Task brief
Since the pictures are not wanted, retype the listing below exactly and without them.

Available data
══════

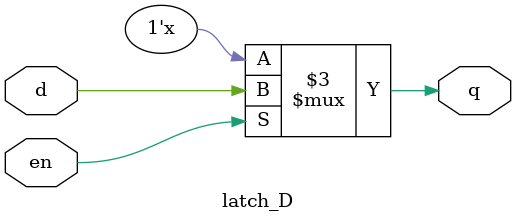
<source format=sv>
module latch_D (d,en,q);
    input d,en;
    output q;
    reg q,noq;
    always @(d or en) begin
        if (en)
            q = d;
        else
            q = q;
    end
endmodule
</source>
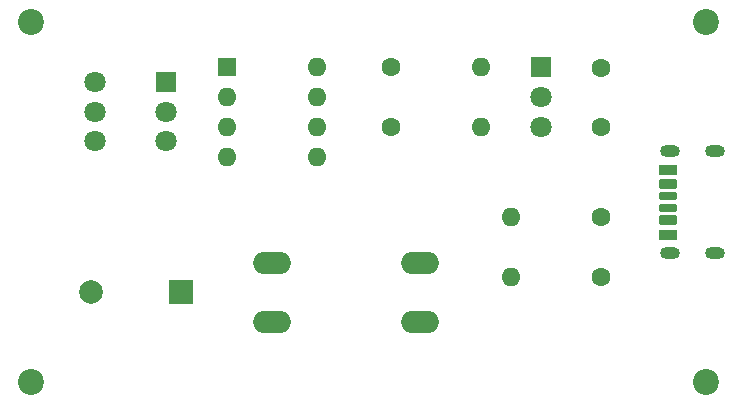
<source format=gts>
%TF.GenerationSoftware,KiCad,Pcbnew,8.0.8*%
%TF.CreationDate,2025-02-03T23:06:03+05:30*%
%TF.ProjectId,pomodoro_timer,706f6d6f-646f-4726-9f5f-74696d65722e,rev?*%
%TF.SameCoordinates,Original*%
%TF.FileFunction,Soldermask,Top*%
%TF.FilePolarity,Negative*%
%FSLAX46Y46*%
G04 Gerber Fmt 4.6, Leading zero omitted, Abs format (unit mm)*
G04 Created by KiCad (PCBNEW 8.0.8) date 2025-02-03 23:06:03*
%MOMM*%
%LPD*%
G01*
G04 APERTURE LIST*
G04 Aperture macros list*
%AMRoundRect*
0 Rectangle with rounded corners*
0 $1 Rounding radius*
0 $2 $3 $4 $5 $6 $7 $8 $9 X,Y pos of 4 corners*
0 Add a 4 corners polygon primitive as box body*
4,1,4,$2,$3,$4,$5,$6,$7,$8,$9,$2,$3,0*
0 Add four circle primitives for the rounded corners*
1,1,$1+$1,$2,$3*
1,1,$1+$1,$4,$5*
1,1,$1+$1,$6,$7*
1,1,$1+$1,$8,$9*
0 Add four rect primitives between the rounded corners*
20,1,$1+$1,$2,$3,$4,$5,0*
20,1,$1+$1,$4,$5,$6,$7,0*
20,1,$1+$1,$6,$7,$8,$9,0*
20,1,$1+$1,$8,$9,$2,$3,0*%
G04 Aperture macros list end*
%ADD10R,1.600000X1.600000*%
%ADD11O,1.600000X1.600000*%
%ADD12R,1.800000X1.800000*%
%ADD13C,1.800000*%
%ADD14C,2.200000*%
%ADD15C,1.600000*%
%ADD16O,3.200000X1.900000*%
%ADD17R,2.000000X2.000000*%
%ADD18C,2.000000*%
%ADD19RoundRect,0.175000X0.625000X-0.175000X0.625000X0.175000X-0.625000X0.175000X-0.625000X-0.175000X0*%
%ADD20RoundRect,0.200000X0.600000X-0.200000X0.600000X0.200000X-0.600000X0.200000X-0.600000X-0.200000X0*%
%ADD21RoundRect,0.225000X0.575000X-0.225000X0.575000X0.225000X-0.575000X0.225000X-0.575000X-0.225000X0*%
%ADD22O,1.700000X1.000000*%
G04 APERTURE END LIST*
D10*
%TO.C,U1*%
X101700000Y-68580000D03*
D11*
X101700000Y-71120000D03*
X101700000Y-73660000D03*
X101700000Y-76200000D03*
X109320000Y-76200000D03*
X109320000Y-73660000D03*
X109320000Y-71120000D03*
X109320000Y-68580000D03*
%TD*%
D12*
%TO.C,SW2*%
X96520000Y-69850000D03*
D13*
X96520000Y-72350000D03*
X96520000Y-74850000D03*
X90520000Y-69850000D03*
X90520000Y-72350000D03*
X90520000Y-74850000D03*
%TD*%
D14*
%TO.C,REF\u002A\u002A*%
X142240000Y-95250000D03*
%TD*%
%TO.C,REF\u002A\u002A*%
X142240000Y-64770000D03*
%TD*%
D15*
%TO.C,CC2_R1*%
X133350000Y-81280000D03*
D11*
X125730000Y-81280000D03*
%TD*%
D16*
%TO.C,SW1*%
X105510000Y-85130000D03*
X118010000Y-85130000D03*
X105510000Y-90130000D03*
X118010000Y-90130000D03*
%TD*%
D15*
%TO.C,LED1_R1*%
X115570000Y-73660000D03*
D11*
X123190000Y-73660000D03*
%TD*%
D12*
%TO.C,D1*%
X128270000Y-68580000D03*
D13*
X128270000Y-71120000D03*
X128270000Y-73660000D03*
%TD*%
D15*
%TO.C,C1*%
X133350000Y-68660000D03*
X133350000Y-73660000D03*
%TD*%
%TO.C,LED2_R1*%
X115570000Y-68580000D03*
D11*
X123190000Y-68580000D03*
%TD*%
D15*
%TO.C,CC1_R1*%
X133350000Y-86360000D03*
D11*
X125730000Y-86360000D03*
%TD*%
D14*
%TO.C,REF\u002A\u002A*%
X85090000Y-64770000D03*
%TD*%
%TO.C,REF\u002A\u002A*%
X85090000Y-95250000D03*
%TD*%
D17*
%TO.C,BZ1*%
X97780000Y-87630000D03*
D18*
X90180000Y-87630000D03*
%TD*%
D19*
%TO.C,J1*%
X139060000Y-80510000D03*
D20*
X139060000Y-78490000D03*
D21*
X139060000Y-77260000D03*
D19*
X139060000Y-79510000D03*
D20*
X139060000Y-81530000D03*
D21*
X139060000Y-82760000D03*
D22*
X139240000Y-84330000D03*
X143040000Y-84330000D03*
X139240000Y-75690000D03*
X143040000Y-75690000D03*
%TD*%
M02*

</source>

══════

Reply to the exercise
<source format=sv>
module latch_D (d,en,q);
    input d,en;
    output q;
    reg q,noq;
    always @(d or en) begin
        if (en)
            q = d;
        else
            q = q;
    end
endmodule
</source>
<source format=gts>
%TF.GenerationSoftware,KiCad,Pcbnew,8.0.8*%
%TF.CreationDate,2025-02-03T23:06:03+05:30*%
%TF.ProjectId,pomodoro_timer,706f6d6f-646f-4726-9f5f-74696d65722e,rev?*%
%TF.SameCoordinates,Original*%
%TF.FileFunction,Soldermask,Top*%
%TF.FilePolarity,Negative*%
%FSLAX46Y46*%
G04 Gerber Fmt 4.6, Leading zero omitted, Abs format (unit mm)*
G04 Created by KiCad (PCBNEW 8.0.8) date 2025-02-03 23:06:03*
%MOMM*%
%LPD*%
G01*
G04 APERTURE LIST*
G04 Aperture macros list*
%AMRoundRect*
0 Rectangle with rounded corners*
0 $1 Rounding radius*
0 $2 $3 $4 $5 $6 $7 $8 $9 X,Y pos of 4 corners*
0 Add a 4 corners polygon primitive as box body*
4,1,4,$2,$3,$4,$5,$6,$7,$8,$9,$2,$3,0*
0 Add four circle primitives for the rounded corners*
1,1,$1+$1,$2,$3*
1,1,$1+$1,$4,$5*
1,1,$1+$1,$6,$7*
1,1,$1+$1,$8,$9*
0 Add four rect primitives between the rounded corners*
20,1,$1+$1,$2,$3,$4,$5,0*
20,1,$1+$1,$4,$5,$6,$7,0*
20,1,$1+$1,$6,$7,$8,$9,0*
20,1,$1+$1,$8,$9,$2,$3,0*%
G04 Aperture macros list end*
%ADD10R,1.600000X1.600000*%
%ADD11O,1.600000X1.600000*%
%ADD12R,1.800000X1.800000*%
%ADD13C,1.800000*%
%ADD14C,2.200000*%
%ADD15C,1.600000*%
%ADD16O,3.200000X1.900000*%
%ADD17R,2.000000X2.000000*%
%ADD18C,2.000000*%
%ADD19RoundRect,0.175000X0.625000X-0.175000X0.625000X0.175000X-0.625000X0.175000X-0.625000X-0.175000X0*%
%ADD20RoundRect,0.200000X0.600000X-0.200000X0.600000X0.200000X-0.600000X0.200000X-0.600000X-0.200000X0*%
%ADD21RoundRect,0.225000X0.575000X-0.225000X0.575000X0.225000X-0.575000X0.225000X-0.575000X-0.225000X0*%
%ADD22O,1.700000X1.000000*%
G04 APERTURE END LIST*
D10*
%TO.C,U1*%
X101700000Y-68580000D03*
D11*
X101700000Y-71120000D03*
X101700000Y-73660000D03*
X101700000Y-76200000D03*
X109320000Y-76200000D03*
X109320000Y-73660000D03*
X109320000Y-71120000D03*
X109320000Y-68580000D03*
%TD*%
D12*
%TO.C,SW2*%
X96520000Y-69850000D03*
D13*
X96520000Y-72350000D03*
X96520000Y-74850000D03*
X90520000Y-69850000D03*
X90520000Y-72350000D03*
X90520000Y-74850000D03*
%TD*%
D14*
%TO.C,REF\u002A\u002A*%
X142240000Y-95250000D03*
%TD*%
%TO.C,REF\u002A\u002A*%
X142240000Y-64770000D03*
%TD*%
D15*
%TO.C,CC2_R1*%
X133350000Y-81280000D03*
D11*
X125730000Y-81280000D03*
%TD*%
D16*
%TO.C,SW1*%
X105510000Y-85130000D03*
X118010000Y-85130000D03*
X105510000Y-90130000D03*
X118010000Y-90130000D03*
%TD*%
D15*
%TO.C,LED1_R1*%
X115570000Y-73660000D03*
D11*
X123190000Y-73660000D03*
%TD*%
D12*
%TO.C,D1*%
X128270000Y-68580000D03*
D13*
X128270000Y-71120000D03*
X128270000Y-73660000D03*
%TD*%
D15*
%TO.C,C1*%
X133350000Y-68660000D03*
X133350000Y-73660000D03*
%TD*%
%TO.C,LED2_R1*%
X115570000Y-68580000D03*
D11*
X123190000Y-68580000D03*
%TD*%
D15*
%TO.C,CC1_R1*%
X133350000Y-86360000D03*
D11*
X125730000Y-86360000D03*
%TD*%
D14*
%TO.C,REF\u002A\u002A*%
X85090000Y-64770000D03*
%TD*%
%TO.C,REF\u002A\u002A*%
X85090000Y-95250000D03*
%TD*%
D17*
%TO.C,BZ1*%
X97780000Y-87630000D03*
D18*
X90180000Y-87630000D03*
%TD*%
D19*
%TO.C,J1*%
X139060000Y-80510000D03*
D20*
X139060000Y-78490000D03*
D21*
X139060000Y-77260000D03*
D19*
X139060000Y-79510000D03*
D20*
X139060000Y-81530000D03*
D21*
X139060000Y-82760000D03*
D22*
X139240000Y-84330000D03*
X143040000Y-84330000D03*
X139240000Y-75690000D03*
X143040000Y-75690000D03*
%TD*%
M02*

</source>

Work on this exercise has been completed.